Less than 100 days into Trump’s term and “massive political uncertainty” is already gripping the industry and leading to rampant project delays that increase costs, disrupt supply chains, and undermine investor confidence. For many of these projects, delays are just as deadly as outright cancelations, as political uncertainty often causes developers and investors to reassess their commitments.



Getting these pending investments off the sidelines and into communities will require swift and decisive action to restore certainty and confidence. The longer uncertainty lingers, the greater the risk that billions in pending investments—and the opportunities they bring—evaporate.
Politics Obstructing Progress
Despite Trump’s tough talk on “energy dominance,” the initial months of his administration have been marked by dramatic attempts to slow, halt, and claw back incentives for clean energy facilities across the country. This has in turn suppressed new private investment and sparked a wave of project cancellations.
To be clear, some of the $524 billion of outstanding investments will almost certainly still be deployed. But how much of that, and when, remains to be seen. As First Solar’s chief executive said last week, “there's so much uncertainty… Every day, there seems to be something new coming out from the administration that could have some implication or reason that you have to step back and reassess and reevaluate." This uncertainty is already undermining local and reginal economic development, with some estimates reporting over 42,000 job losses and billions of lost investments.
If the Republican reconciliation bill moves forward with weakening or repealing IRA tax credits, more investments will be lost, and the ripple effects will be felt throughout the country. New research underscores this threat: losing key clean energy tax credits (§48E, §45Y and §45E) would raise average US residential electricity prices by 7% by 2026, eliminate 3.8 million jobs through 2035, and have a total market impact of -$820 billion.

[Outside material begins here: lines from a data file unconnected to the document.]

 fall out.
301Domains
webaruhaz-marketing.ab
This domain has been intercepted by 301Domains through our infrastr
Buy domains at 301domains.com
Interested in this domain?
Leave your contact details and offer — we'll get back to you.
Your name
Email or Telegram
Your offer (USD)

These threats aren’t just bad policy, they’re also bad politics. New polling from YouGov shows that 61% of voters support keeping federal tax credits to build up clean industries and encourage clean energy usage.
Conclusion
In the same way that federal action catalyzes private investment, political uncertainty depresses markets and hampers project development. The hundreds of billions of dollars sitting on the sidelines are lifelines for communities, engines for job creation, and catalysts of American competitiveness. As political headwinds cast doubt on the future of these projects, it is US workers and businesses that stand to lose the most.